Nach den Wahlen 2023 hat Langzeit-Herrscher Hun Sen offiziell die Macht an seinen ältesten Sohn Hun Manet übergeben, Kambodschas heutigen Premierminister. Was bedeutet das?

Hun Sen ist ein Schachspieler. Er hat sich das Amt des Senatspräsidenten gesichert und manipuliert immer stärker alle Regeln im System. Der älteste Sohn ist Regierungschef. Der zweite Sohn leitet die Polizei, der dritte steht der Jugendorganisation der CPP vor und indoktriniert auf diesem Weg die junge Generation. Das sind meiner Ansicht nach schon beinahe nordkoreanische Verhältnisse. Im Land ist es sozusagen totenstill, was offenen Dissens betrifft. Nicht zu vergessen sind zudem jene Menschen, geschätzt 120 000, die unter den Augen staatlicher Stellen teils hinter Stacheldraht und unter Folter in den diversen Cyberkriminalitäts-Zentren festsitzen. Wir fordern auch die deutsche Regierung auf, ihren Einfluss in der EU einzusetzen, damit diese ihre Macht über die Handelsverträge und dort gewährte Vergünstigen nutzt, um die Einhaltung von Menschenrechten in Kambodscha anzumahnen.

Sie haben sich intensiv gerade für Gleichberechtigung und Frauenrechte engagiert, waren 1998 bis 2004 knapp vier Jahre Frauenministerin. Wie sieht es heute aus Ihrer Sicht bei diesem Themenfeld aus?

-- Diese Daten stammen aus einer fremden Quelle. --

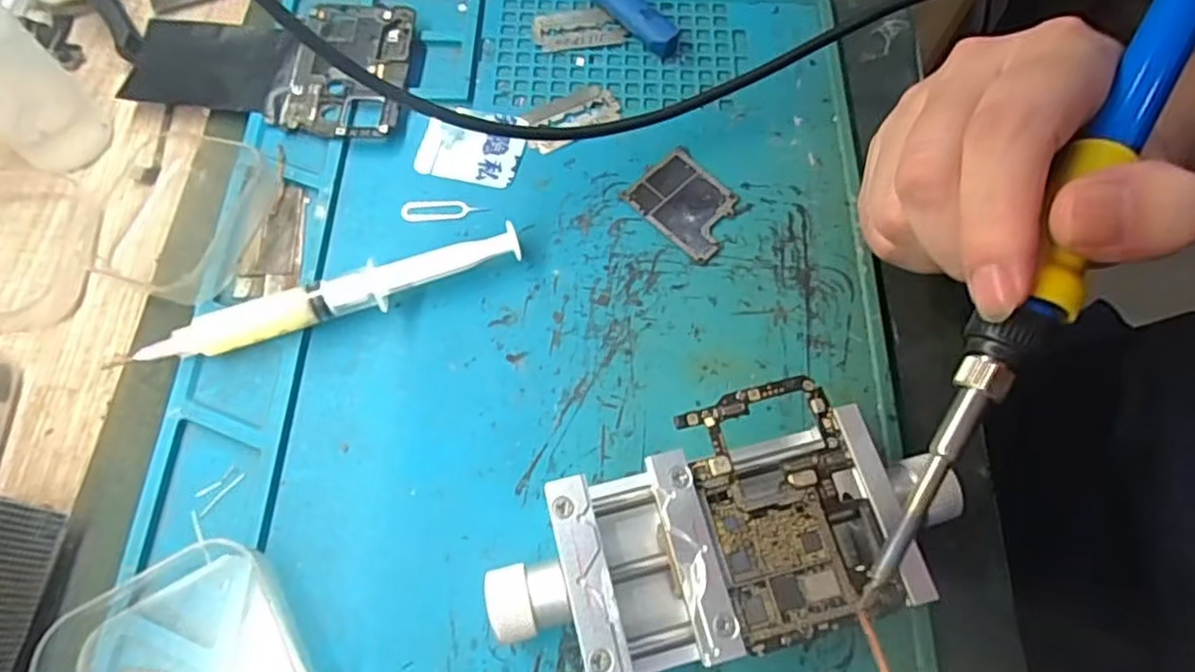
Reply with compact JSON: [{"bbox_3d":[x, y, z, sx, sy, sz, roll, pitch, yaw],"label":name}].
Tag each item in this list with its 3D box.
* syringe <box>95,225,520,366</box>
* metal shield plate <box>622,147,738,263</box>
[{"bbox_3d":[-0.093,-0.011,0.235,0.137,0.017,0.016,-20,69,-9],"label":"syringe"},{"bbox_3d":[0.036,-0.053,0.261,0.041,0.004,0.033,43,73,15],"label":"metal shield plate"}]

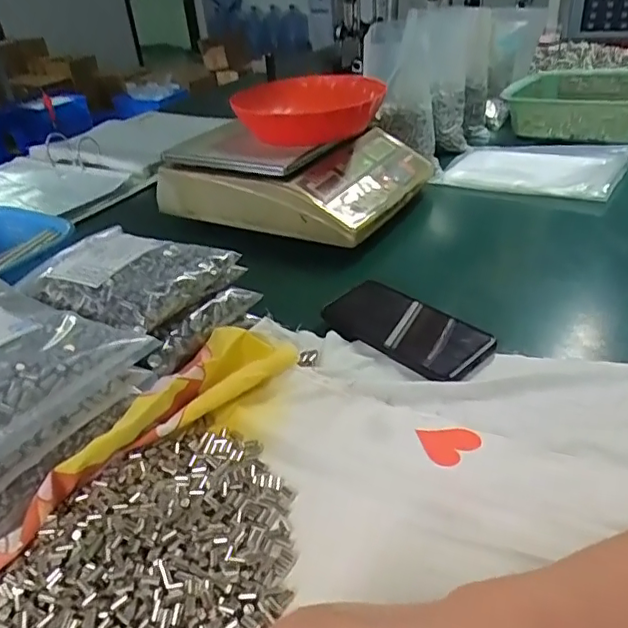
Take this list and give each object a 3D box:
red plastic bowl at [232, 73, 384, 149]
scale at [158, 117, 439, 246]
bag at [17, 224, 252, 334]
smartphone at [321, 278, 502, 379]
[{"bbox_3d":[0.005,-0.287,0.807,0.180,0.061,0.180,-3,34,2],"label":"red plastic bowl"},{"bbox_3d":[-0.021,-0.210,0.821,0.319,0.102,0.252,14,38,26],"label":"scale"},{"bbox_3d":[-0.176,-0.037,0.531,0.169,0.039,0.132,11,37,23],"label":"bag"},{"bbox_3d":[0.086,0.011,0.549,0.163,0.018,0.081,24,43,36],"label":"smartphone"}]

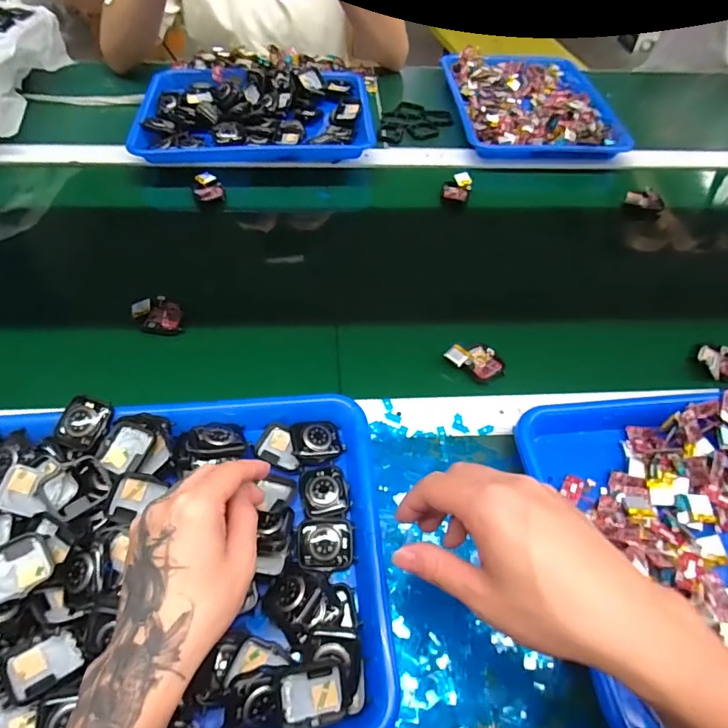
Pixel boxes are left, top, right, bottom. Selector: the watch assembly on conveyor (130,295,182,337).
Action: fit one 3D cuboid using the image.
[{"bbox_3d":[-0.215,-0.051,0.500,0.057,0.018,0.036,11,55,5],"label":"watch assembly on conveyor"}]

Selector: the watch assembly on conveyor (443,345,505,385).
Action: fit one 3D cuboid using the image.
[{"bbox_3d":[0.115,-0.005,0.487,0.058,0.014,0.040,23,57,13],"label":"watch assembly on conveyor"}]

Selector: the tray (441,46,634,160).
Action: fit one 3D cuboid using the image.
[{"bbox_3d":[0.271,-0.436,0.794,0.254,0.051,0.311,-1,55,-4],"label":"tray"}]

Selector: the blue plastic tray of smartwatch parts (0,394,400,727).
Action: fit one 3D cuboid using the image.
[{"bbox_3d":[-0.154,0.137,0.341,0.334,0.052,0.252,-4,55,-6],"label":"blue plastic tray of smartwatch parts"}]

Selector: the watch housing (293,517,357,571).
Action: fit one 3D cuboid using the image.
[{"bbox_3d":[-0.029,0.136,0.362,0.043,0.008,0.038,1,55,-3],"label":"watch housing"}]

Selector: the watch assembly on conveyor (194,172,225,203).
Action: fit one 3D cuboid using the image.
[{"bbox_3d":[-0.206,-0.235,0.633,0.037,0.017,0.041,-12,56,-11],"label":"watch assembly on conveyor"}]

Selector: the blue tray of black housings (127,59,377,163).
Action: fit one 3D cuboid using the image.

Schlimm, ganz schlimm. Konflikte gehen fast immer in erster Linie zu Lasten von Frauen. Sie sind die ersten Opfer. Tatsächlich nehmen Gewalt und Übergriffe zu. Unter anderem in den vielen Textilfabriken des Landes. Es geht aber genauso um ökonomische Fragen. Der Mindestlohn liegt bei 206 US-Dollar. Viele Frauen schuften mit Zweitjobs, um irgendwie ihre Familien durchzubringen. von den Klein- und Kleinstbetrieben befinden sich rund 90 Prozent in der Hand von Frauen. Doch die sind in einer prekären Lage, viel schlechter als etwa im Nachbarland Vietnam, wo es für solche Fälle staatliche Unterstützung gibt. Das ist auch der Grund, warum die Überschuldung, vor allem unter Beteiligung der umstrittenen Mikrokreditbranche und deren hohen Zinsen, in Kambodscha so massiv ist.